Was GWAR influenced by acts like Alice Cooper and Kiss?

Oh, of course those acts of humans are pathetic emulations of what GWAR’s all about. If I was capable of pity I would show it to them, but of course I’m not. Only hatred.

What other types of music does the average GWAR fan listen to?

Umm…well we wouldn’t really know what the activities of our wretched, scummy human fans are besides masturbation and anal intercourse with dead dogs and probably slaughtering his family and popping the numerous butt pimples he’ll find populating his anal region, but I would assume that he’d listen to the GWAR album repeatedly, nonstop, 24 hours a day.

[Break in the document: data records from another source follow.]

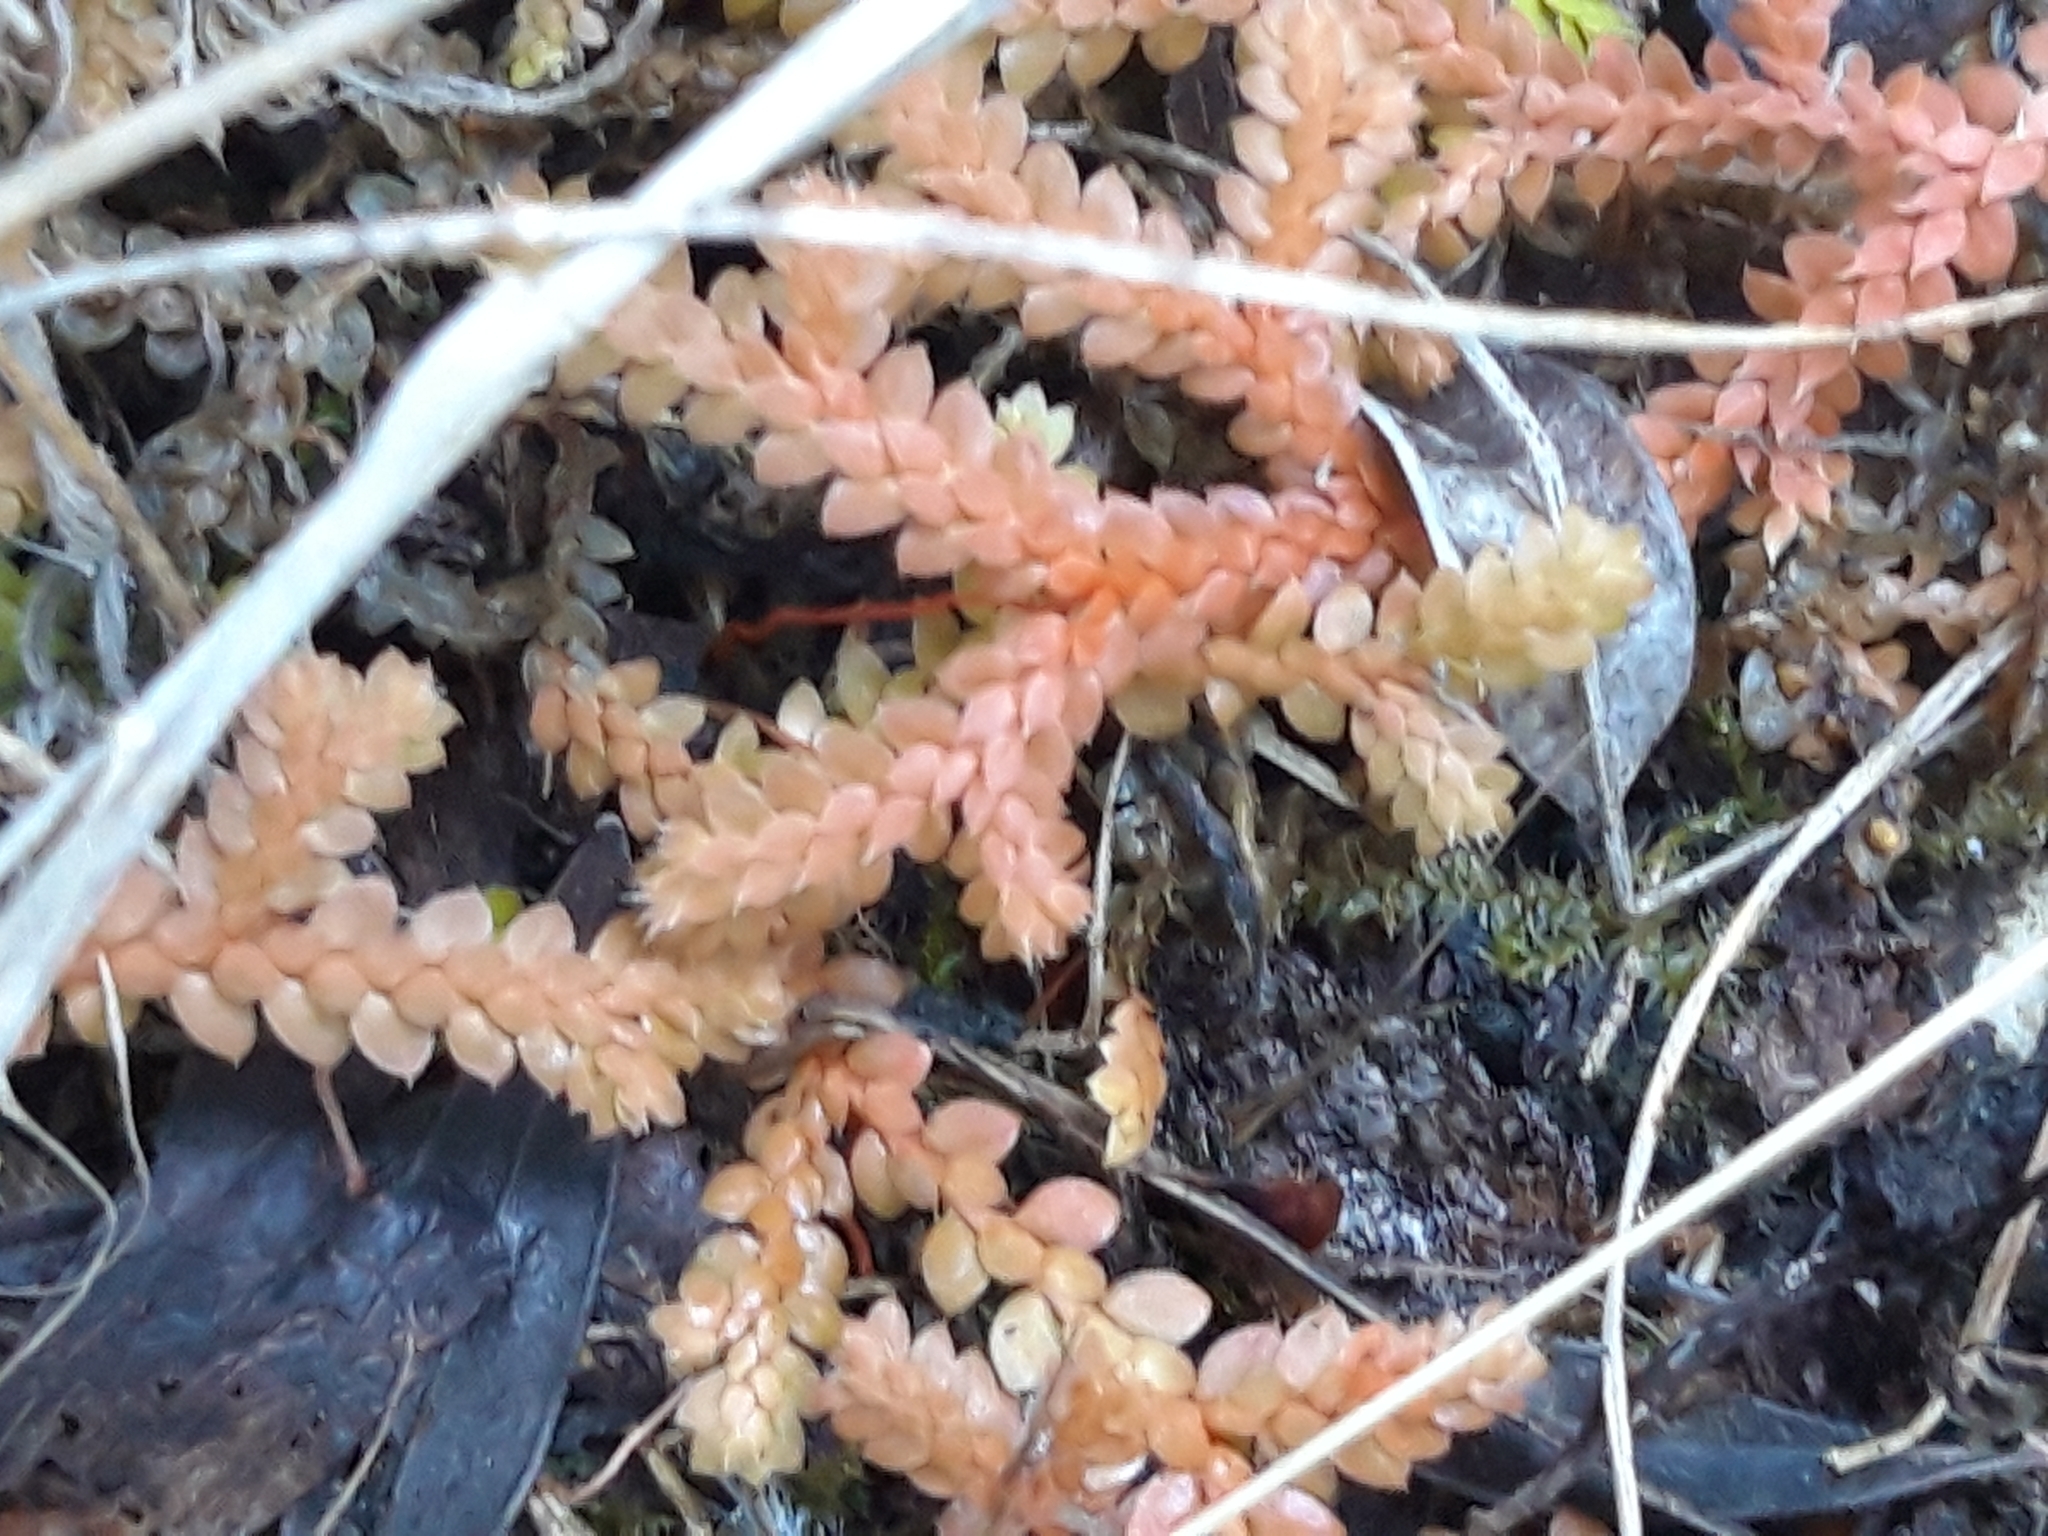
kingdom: Plantae
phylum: Tracheophyta
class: Lycopodiopsida
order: Selaginellales
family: Selaginellaceae
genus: Selaginella
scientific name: Selaginella denticulata
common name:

How come the GWAR album hasn’t been racing up the charts?

Well it has been racing up the charts. That’s just another lie—it’s gone quadruple-platinum already. I understand that the government’s trying to keep it all suppressed here; it’s making me very angry. I’ll have to kill and kill again.

Do GWAR have groupies or do they just decapitate them?

Well, unfortunately, we don’t seem to attract that many females. The GWAR groupie is more typically a young male who follows us back to the hotel room and then tries to get Oderus to butt-fuck him. Of course I do indulge him in his gay whim. You have to get fucked before you get killed—that’s just the way it is.

Does the name GWAR stand for anything in particular, like “Gee, what a racket!” or something?

No, that’s another pathetic human attachment to putting some kind of label upon GWAR, but it was actually the first word that we uttered when we awoke from our Antarctic tomb. We were actually called GWARAGGLLGARGLLE for a while, but it was too long for flyers, so we had to cut it down to GWAR. That was [manager] Sleazy Di Martini’s idea.

So this will be your first time in Vancouver, Oderus.

No, we played there a couple of years ago, I do believe.

Oh yeah—at Club Soda.

Yeah, and the streets did run red with slaughter and ruin. The bloodstains just won’t come off my hands. But we’ll be back. I find Canadians very plump and healthy people. And the beer’s pretty good too. I’ve always enjoyed killing that race.